El doctor Brussel disponía de mucho tiempo para jugar con esas posibilidades durante su viaje diario al trabajo mientras contemplaba las colinas de Queens que descendían ondulantes hasta las serenas aguas del estrecho de Long Island. Pero adoptar la retorcida lógica de un hombre como el Loco de las Bombas quizá no bastara para atraparlo. Hacía falta algo más: un salto comprensivo, una premonición, un presentimiento, una corazonada. Al igual que Freud, el doctor se consideraba un científico que confiaba en el análisis lógico, pero también apreciaba el valor de la intuición, como explicó después:

La mente almacena cantidades ingentes de información a lo largo de los años, pero no toda esa información es accesible al proceso de pensamiento consciente. Parte de ella subyace bajo la superficie. Es conocimiento, pero no lo percibes de forma consciente. No obstante, de vez en cuando, se deja sentir: produce un destello de saber repentino y bastante misterioso. Una corazonada. No sabes de dónde viene ni estás seguro de poder confiar en ella, pero está en tu mente y exige con insistencia que la contemples. ¿Qué haces con ella? ¿Descartarla o usarla? He ahí la elección. En general, yo uso esos destellos de intuición siempre que sean coherentes con otra información que tenga a mano.

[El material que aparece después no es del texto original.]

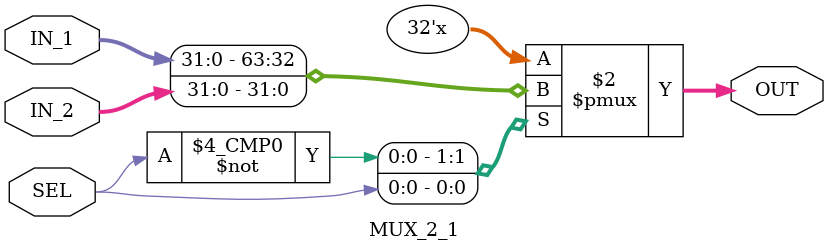
<source format=sv>
module MUX_2_1#(parameter N=32)
	       ( input  logic [N-1:0]IN_1,
	     	 input  logic [N-1:0]IN_2,
		 input  logic SEL,
		 output logic [N-1:0]OUT
            	);

always_comb begin
	case (SEL)
		0: OUT = IN_1;
		1: OUT = IN_2;
	endcase
end


endmodule
</source>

No se sabe muy bien hasta qué punto la historia del Loco de las Bombas fomentó su interés por la psicología inversa, pero sabemos que Brussel siguió de cerca las noticias sobre él en la prensa. El 7 de marzo de 1953 por la mañana debió de haber leído las del último golpe de F. P: la explosión en una taquilla en la planta baja de Grand Central. Habría asimilado la descripción del humo flotando en los pasillos, el pánico de los viajeros y la llegada en tromba de la Brigada de Explosivos.

«Al igual que el resto de neoyorquinos, había seguido el caso del Loco de las Bombas», escribió más tarde. «Sentía curiosidad por ese extraño hombre. Me preguntaba qué clase de persona sería. Me había suscitado varias teorías tentadoras, pero no había contemplado ninguna en serio porque no me habían solicitado que lo hiciera».[18]

Además, estaba muy ocupado con su consulta privada y las exigencias de su trabajo como subinspector de salud mental en una ciudad donde a menudo la mitad de la población parecía estar loca.

«Tenía personas reales a las que atender», dijo, «no fantasmas».